*** Document extract ***

A woman made a 10-minute video in which she claims that a nurse working on the Coronavirus front lines in New York City told her that some hospitals are "murdering" COVID-19 patients by negligence. The woman further said that some of the New York hospitals are leaving the patients to "rot and die." The video has since gone viral on social media.
The alarming video was shared online and the woman featured as a nurse practitioner. While talking about her nurse friend, the woman said, "For her safety, she cannot come out and say these things, so I am her voice...She wants this to get out."
Are healthcare facilities in New York City killing people?
About 45 seconds in, the woman, identified as Sara, said some of the New York hospitals, "Are killing them [patients]; they are not helping them." The woman even used the word "murder" which she allegedly heard coming from her nurse friend who went to the New York City expecting to help. In addition, the woman in the video said:
Patients are left to rot and die — her words. She has never seen so much neglect. No one cares. They are cold and they don't care anymore. It's the blind leading the blind.

*** End of Document extract ***

# Activity A
Reproduce the passage of the article about the viral hospital video between "The alarming video" and "City killing people?", inclusive.
# Activity B
Proceed with the article about the viral hospital video, picking up after its last sentence.

*** Provided material ***

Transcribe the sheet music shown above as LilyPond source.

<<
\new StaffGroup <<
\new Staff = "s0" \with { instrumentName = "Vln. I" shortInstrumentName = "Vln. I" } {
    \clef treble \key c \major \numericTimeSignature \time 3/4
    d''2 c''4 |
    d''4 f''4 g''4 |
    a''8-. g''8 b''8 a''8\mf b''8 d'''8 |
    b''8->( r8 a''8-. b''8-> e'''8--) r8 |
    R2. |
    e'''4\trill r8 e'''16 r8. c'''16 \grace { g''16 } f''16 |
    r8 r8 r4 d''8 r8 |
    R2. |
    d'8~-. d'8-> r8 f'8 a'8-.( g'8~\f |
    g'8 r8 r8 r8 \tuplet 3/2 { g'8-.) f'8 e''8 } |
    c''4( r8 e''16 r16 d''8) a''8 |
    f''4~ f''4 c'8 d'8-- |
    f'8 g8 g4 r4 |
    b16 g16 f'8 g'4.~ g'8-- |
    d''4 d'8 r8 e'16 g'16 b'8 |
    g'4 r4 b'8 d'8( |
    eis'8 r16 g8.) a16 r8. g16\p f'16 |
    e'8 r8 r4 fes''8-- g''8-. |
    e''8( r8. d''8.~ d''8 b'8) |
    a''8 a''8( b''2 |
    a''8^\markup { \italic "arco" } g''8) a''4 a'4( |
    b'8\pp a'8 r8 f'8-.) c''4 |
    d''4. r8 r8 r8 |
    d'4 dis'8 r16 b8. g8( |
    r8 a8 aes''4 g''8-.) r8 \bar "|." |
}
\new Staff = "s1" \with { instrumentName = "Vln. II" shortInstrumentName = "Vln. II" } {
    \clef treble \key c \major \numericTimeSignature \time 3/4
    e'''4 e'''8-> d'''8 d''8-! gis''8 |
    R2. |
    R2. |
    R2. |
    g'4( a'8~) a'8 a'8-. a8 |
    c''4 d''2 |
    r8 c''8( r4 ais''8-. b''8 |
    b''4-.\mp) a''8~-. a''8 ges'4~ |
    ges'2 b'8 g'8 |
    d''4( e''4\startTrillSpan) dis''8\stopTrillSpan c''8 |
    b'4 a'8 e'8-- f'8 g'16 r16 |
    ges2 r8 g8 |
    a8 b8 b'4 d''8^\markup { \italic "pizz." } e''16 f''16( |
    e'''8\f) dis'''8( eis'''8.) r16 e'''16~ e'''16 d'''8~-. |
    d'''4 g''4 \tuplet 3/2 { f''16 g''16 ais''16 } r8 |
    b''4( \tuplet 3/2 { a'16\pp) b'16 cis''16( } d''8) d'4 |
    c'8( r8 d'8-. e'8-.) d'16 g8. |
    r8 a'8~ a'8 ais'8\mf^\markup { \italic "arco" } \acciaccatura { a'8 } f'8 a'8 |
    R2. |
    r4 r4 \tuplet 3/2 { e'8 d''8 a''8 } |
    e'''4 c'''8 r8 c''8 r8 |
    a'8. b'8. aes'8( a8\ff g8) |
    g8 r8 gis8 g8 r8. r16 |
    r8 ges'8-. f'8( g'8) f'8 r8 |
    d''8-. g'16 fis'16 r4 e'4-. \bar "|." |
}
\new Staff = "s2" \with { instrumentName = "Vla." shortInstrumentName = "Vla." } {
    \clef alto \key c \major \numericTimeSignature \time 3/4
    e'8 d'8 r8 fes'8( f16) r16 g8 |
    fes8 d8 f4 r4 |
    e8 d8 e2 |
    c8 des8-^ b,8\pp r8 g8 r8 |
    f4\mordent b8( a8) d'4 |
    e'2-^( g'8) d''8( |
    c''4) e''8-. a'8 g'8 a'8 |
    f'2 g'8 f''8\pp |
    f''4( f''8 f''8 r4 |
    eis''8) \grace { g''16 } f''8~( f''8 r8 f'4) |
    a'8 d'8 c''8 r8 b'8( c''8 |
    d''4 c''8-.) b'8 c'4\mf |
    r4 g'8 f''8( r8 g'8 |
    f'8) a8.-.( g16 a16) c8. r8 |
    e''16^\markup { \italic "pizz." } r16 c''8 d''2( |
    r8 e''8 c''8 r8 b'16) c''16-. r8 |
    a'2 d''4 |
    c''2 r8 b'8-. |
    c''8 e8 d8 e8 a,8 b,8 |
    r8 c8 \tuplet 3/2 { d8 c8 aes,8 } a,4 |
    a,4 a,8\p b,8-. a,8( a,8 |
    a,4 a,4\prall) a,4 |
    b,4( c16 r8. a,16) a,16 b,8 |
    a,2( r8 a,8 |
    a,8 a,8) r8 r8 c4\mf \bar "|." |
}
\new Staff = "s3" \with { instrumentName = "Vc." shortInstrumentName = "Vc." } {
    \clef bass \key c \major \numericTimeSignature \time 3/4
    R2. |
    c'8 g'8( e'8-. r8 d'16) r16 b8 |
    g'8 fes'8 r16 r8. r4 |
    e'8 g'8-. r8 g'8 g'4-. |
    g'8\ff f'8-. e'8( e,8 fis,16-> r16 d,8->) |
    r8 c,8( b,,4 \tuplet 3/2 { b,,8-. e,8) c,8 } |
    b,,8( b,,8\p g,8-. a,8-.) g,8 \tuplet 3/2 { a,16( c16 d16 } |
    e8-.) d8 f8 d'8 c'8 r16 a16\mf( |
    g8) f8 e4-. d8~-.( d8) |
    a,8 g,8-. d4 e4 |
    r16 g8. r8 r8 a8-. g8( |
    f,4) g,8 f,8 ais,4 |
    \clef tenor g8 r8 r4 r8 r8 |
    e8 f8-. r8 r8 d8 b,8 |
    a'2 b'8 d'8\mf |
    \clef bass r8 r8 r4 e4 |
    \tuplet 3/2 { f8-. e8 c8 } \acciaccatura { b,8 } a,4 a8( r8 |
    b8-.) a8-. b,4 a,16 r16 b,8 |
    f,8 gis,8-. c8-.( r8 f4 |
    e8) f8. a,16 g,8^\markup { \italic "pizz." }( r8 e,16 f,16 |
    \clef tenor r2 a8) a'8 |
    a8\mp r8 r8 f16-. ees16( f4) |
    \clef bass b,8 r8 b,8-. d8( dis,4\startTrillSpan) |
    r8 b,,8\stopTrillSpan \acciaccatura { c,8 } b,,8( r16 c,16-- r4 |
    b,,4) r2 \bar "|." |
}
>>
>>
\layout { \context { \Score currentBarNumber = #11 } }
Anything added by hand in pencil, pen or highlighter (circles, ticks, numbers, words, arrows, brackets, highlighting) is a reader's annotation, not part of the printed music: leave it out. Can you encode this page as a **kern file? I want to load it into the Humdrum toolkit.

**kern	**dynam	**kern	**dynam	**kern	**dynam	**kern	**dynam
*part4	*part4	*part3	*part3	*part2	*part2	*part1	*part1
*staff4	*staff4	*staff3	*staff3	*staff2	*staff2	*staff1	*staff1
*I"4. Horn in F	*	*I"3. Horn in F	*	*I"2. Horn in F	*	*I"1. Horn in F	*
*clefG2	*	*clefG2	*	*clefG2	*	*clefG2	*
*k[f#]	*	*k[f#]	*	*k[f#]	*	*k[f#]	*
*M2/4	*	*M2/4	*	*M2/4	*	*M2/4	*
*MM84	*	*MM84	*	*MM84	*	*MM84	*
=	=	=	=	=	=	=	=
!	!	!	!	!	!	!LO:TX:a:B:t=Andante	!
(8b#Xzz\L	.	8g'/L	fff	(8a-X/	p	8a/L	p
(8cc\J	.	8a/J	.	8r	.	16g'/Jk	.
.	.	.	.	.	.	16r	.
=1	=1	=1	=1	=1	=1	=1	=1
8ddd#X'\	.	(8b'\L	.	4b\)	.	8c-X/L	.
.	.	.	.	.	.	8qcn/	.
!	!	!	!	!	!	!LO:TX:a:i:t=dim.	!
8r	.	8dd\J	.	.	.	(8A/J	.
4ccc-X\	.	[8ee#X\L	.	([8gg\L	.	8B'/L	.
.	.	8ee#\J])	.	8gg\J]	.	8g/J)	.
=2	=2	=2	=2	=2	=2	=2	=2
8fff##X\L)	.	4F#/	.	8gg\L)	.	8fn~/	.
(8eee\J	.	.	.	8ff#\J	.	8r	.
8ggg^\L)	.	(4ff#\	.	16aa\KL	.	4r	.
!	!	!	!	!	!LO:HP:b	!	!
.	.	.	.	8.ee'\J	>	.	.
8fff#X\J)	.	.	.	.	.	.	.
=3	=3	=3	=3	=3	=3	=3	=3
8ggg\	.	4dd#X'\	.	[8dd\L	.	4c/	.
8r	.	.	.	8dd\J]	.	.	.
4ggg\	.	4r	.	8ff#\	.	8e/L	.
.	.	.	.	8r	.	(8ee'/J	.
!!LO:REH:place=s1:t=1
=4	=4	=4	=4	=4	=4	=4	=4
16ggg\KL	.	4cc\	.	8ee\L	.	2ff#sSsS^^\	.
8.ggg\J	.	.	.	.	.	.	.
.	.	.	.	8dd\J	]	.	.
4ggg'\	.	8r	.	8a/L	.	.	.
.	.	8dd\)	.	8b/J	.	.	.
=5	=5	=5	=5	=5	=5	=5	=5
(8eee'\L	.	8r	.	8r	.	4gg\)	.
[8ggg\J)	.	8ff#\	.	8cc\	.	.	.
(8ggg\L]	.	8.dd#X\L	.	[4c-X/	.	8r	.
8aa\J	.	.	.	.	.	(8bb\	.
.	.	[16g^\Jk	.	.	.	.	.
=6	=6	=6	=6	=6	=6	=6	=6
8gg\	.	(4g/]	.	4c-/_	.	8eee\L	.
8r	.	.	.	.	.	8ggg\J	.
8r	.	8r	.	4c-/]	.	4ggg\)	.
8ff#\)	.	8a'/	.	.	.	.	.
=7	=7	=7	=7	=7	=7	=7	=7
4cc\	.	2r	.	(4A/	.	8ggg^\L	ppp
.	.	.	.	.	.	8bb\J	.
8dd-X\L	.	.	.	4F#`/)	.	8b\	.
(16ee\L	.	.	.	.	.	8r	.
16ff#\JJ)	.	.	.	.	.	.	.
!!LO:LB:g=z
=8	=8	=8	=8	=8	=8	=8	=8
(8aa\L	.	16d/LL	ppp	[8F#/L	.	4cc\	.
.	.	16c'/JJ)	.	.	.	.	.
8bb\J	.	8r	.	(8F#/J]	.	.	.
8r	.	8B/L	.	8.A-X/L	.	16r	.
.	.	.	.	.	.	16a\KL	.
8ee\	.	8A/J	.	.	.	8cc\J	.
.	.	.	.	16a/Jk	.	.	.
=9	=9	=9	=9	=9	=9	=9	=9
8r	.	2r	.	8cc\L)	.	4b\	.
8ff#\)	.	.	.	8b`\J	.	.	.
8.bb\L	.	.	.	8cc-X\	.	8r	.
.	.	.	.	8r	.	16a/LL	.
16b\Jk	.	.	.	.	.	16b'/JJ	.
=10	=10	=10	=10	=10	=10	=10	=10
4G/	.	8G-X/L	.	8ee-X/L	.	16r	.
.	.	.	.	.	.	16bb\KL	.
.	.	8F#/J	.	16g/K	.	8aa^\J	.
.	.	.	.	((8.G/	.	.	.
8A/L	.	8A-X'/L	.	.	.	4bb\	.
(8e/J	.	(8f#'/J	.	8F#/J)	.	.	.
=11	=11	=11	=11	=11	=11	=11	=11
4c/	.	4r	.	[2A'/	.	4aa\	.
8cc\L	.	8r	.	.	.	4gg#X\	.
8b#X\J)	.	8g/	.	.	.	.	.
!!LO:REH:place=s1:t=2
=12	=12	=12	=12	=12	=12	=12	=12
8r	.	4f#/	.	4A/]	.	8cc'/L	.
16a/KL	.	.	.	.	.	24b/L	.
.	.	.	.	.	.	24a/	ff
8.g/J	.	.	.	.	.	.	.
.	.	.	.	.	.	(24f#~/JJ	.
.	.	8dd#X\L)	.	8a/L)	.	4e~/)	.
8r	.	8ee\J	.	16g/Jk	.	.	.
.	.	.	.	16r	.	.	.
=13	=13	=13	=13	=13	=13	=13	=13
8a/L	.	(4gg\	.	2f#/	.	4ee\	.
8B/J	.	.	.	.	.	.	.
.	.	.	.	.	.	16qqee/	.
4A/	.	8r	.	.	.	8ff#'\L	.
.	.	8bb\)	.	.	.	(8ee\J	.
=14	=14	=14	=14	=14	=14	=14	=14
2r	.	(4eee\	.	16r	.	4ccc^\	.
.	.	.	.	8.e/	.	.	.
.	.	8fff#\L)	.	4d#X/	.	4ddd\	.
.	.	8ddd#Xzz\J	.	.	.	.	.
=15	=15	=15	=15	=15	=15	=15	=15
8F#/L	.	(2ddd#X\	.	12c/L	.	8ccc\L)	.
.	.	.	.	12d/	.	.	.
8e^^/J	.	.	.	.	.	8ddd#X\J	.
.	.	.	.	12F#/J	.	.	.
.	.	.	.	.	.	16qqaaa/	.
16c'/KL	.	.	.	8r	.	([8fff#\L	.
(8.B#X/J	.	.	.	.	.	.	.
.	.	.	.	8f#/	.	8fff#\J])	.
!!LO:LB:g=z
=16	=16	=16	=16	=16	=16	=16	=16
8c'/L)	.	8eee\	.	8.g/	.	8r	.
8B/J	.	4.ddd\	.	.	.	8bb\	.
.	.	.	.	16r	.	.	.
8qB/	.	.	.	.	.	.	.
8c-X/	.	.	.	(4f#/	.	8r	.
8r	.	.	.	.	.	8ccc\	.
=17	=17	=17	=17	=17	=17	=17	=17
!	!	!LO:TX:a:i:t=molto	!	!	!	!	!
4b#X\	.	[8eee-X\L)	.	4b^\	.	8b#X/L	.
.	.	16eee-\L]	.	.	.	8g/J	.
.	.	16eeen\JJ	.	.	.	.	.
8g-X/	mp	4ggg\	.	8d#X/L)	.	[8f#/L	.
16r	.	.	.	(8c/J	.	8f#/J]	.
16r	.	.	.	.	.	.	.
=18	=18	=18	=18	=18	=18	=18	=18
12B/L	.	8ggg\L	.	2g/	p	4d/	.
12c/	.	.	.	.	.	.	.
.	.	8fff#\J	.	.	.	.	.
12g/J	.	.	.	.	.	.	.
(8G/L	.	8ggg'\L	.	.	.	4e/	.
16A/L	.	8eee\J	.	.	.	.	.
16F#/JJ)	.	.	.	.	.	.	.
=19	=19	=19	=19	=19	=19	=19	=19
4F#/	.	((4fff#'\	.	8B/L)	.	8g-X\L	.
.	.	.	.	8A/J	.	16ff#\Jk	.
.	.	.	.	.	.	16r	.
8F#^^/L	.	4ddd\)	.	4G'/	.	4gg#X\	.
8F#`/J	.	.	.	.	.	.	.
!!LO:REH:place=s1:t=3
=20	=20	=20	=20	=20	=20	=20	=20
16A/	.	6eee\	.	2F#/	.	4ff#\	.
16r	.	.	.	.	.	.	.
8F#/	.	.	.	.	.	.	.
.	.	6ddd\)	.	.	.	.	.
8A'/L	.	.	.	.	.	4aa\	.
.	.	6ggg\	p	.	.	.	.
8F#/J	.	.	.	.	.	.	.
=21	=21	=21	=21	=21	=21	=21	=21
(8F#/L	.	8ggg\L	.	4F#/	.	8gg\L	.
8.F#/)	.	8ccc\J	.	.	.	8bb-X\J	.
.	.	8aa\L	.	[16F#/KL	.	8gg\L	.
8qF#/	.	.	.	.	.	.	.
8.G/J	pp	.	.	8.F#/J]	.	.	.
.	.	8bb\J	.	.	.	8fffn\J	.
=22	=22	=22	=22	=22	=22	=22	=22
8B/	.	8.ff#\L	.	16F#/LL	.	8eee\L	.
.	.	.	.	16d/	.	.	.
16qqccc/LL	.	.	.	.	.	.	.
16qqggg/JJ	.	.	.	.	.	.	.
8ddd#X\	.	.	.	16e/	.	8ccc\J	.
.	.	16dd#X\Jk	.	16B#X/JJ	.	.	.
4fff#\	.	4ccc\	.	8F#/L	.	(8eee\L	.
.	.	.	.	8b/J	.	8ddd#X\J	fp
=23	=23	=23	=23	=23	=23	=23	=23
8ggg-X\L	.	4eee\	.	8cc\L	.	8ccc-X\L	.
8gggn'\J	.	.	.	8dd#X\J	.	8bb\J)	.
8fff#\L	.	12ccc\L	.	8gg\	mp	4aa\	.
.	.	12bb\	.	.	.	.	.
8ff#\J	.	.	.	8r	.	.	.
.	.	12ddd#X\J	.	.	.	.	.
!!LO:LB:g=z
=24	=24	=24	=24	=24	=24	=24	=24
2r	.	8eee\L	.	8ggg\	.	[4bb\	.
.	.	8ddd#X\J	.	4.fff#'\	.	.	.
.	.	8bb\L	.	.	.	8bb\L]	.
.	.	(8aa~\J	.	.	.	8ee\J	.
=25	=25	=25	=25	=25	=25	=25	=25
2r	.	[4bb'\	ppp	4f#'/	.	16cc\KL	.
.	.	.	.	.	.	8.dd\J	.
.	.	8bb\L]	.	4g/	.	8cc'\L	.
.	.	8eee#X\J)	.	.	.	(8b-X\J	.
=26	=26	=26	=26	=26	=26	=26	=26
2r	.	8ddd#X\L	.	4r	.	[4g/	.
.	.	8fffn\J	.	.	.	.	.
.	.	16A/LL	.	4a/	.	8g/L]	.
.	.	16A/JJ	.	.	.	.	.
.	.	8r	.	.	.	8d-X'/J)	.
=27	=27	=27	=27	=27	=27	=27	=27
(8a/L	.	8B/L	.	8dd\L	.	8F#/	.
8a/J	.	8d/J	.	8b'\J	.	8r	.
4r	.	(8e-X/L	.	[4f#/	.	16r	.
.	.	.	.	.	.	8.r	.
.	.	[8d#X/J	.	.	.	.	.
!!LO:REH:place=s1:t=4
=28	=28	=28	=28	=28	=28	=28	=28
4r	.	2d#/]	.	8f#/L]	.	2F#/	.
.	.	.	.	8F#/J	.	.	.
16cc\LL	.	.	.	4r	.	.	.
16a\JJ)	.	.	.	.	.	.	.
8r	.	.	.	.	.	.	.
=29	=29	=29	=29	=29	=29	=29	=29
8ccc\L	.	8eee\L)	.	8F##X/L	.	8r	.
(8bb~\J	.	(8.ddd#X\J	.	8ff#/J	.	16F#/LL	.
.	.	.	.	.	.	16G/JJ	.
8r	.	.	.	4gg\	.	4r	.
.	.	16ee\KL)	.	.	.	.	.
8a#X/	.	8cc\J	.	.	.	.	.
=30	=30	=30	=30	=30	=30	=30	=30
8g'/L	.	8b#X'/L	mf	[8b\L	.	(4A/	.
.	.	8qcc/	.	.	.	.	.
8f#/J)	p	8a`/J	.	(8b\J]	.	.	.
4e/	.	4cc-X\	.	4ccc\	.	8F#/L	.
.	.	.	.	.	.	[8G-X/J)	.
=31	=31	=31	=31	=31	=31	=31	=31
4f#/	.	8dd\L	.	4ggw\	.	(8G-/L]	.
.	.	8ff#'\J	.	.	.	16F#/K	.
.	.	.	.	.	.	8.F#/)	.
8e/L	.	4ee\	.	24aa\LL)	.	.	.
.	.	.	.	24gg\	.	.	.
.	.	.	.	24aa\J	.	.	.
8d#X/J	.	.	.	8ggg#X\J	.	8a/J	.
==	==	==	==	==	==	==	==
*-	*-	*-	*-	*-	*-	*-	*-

*** End of Provided material ***

# Answer box A
The alarming video was shared online and the woman featured as a nurse practitioner. While talking about her nurse friend, the woman said, "For her safety, she cannot come out and say these things, so I am her voice...She wants this to get out."
Are healthcare facilities in New York City killing people?

# Answer box B
Typical in its monologue, this video does not reveal the names of those hospitals maing it difficult to prove or disprove her claims. But as per New York health professionals, there are a few misleading claims about the Coronavirus care in the New York City, as one of the findings suggest ed that patients are dying because of intentional shoddy care.
Is this video showing the truth of New York healthcare?
Christian Castaneda, whose YouTube name is Christian Lee, a pulmonary- and critical-care fellow at New York-Presbyterian Queens hospital, said in another video, "I've never seen someone so disconnected with actual clinical care" and added, "What this lady is saying is absolutely not true."
Another woman, Rebecca, who is a nurse practitioner working with COVID-19 patients in New York called the video a fake one. "I don't know what happened in one particular hospital, but I can assure you that that is not happening where I work and it's also not happening in the facilities of many, many of my friends and colleagues at other hospitals."
However, in the viral video, it was claimed that hydroxychloroquine alone or with Zithromax, zinc, vitamin C and high doses of vitamins A and D are given to patients. Some researchers found that the anti-malaria drug hydroxychloroquine could mitigate some of the symptoms associated with novel Coronavirus, while other research studies failed to find any effect.
As per the most recent study, among the COVID-19 patients who are taken to hospitals, treatment using hydroxychloroquine azithromycin, or both was not associated with a significantly lower death rate. As per a French study, scientists used hydroxychloroquine along with the drug azithromycin on 80 Coronavirus patients and found that the virus was essentially gone in five days. But later the research society announced that the study did not meet its standards.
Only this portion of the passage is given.